Если так пойдет и дальше, то скоро она станет грудным младенцем… Я предложил компромисс: мы купим продуктов на завтрак, потом сделаем привал где-нибудь у Колизея и всё съедим, чтобы не нести дальше. Лёка Ж. согласилась. В принципе, ничего другого ей не оставалось. Хоть я сегодня и нашкодил, мое чувство вины совсем не безгранично.

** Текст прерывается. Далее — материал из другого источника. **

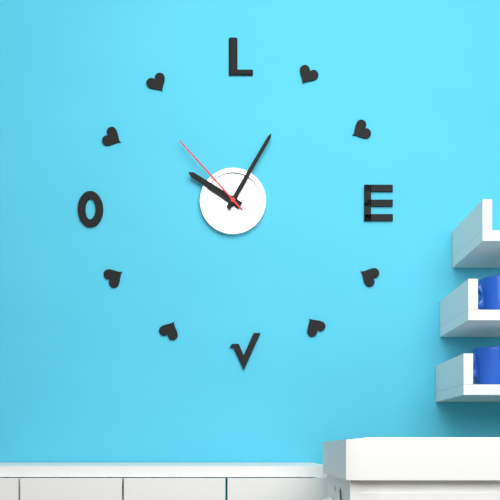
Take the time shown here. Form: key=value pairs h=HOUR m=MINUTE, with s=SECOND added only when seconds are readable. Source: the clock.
h=10 m=5 s=53
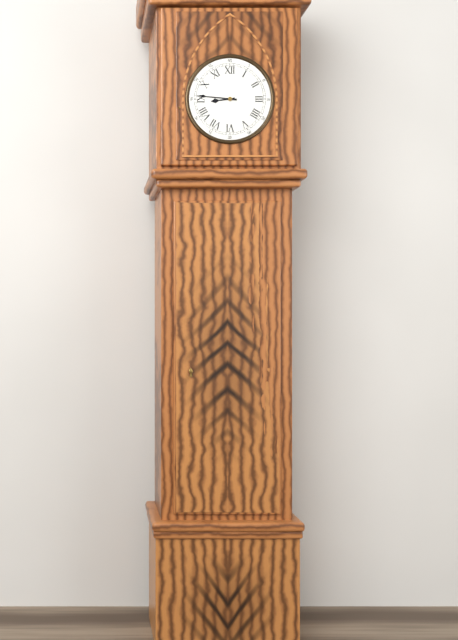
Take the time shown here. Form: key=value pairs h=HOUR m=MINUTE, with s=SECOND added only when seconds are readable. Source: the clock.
h=8 m=46
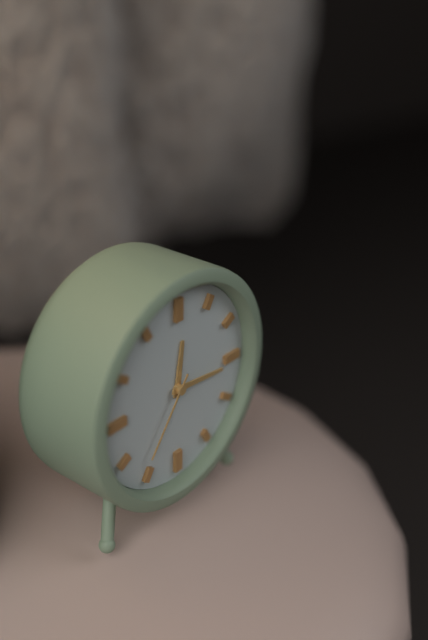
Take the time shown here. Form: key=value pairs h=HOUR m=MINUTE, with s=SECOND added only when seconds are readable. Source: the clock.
h=12 m=16 s=36
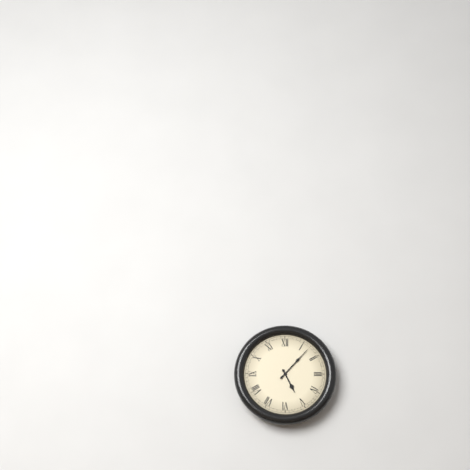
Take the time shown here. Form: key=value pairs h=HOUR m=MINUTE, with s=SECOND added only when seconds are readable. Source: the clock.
h=5 m=7
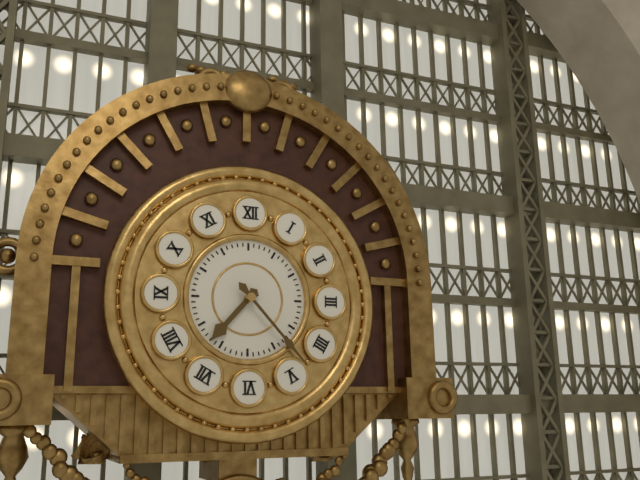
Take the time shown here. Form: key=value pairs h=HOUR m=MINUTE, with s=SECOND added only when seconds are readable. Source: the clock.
h=7 m=23
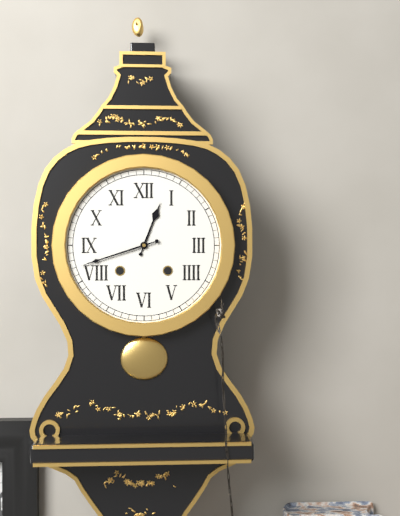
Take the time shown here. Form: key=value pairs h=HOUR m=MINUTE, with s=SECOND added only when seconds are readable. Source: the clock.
h=12 m=42
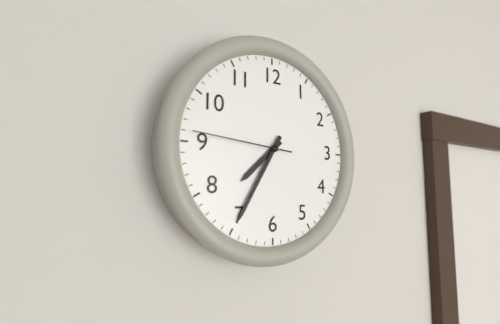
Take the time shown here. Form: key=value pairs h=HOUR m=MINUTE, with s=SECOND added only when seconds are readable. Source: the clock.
h=7 m=35 s=46
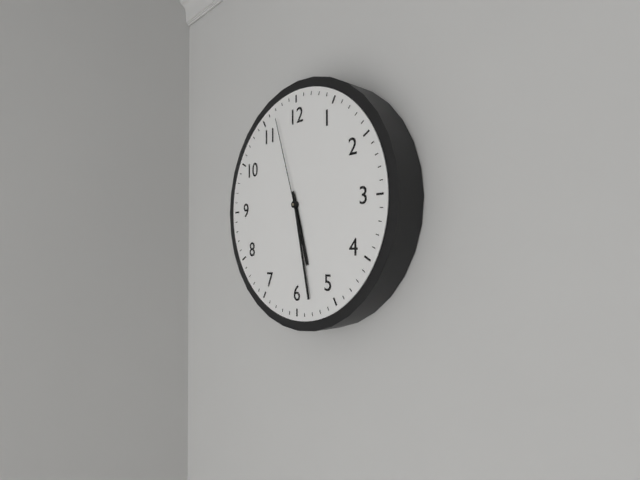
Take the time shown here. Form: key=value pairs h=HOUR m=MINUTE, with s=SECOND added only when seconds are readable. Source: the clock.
h=5 m=28 s=57
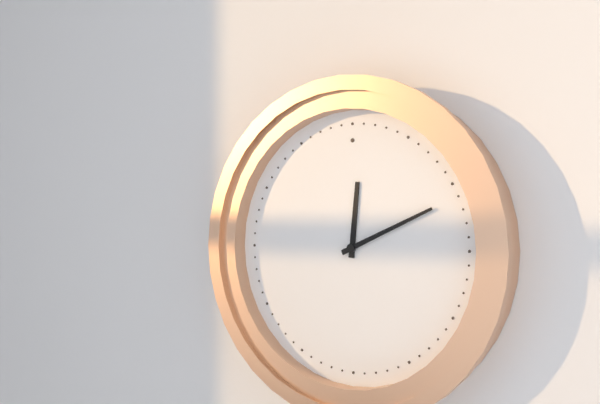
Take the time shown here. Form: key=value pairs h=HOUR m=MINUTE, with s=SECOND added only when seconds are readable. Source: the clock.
h=12 m=11
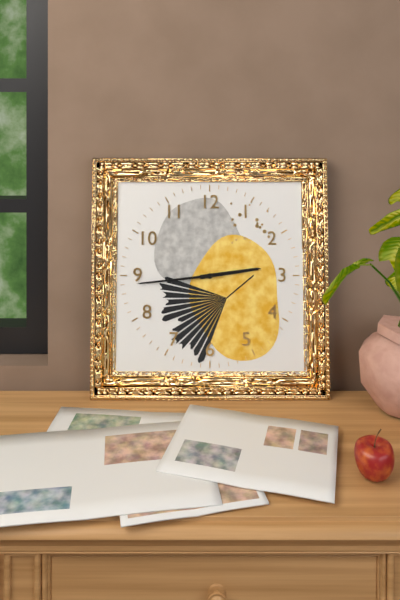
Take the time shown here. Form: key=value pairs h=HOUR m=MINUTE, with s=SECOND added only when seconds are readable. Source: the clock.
h=2 m=44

Мы купили молоко, моцареллу, прошутто, чиабатту. И напоследок заглянули в милый ларек с винными бочками, где вино разливали по полуторалитровым пластиковым бутылкам — 2 евро за литр. Поспешившей к нам продавщице мы, как смогли, объяснили, что хотим сухое «вайн бьянко». Она с удивлением поинтересовалась, откуда явились носители такого странного диалекта, и, узнав, что из России, сразу ткнула пальцем в самую большую бочку, приговаривая: «Вэри-вэри стронг». Видимо, ей объяснили, что русские пьют только такое — чем ближе к водке, тем лучше.
Я отрицательно помотал головой и попросил «нон вэри стронг, перфаворэ». Продавщица удивилась еще сильнее, завела нас внутрь и показала на другую бочку, заверив, что это «molto gustoso», то есть очень вкусно.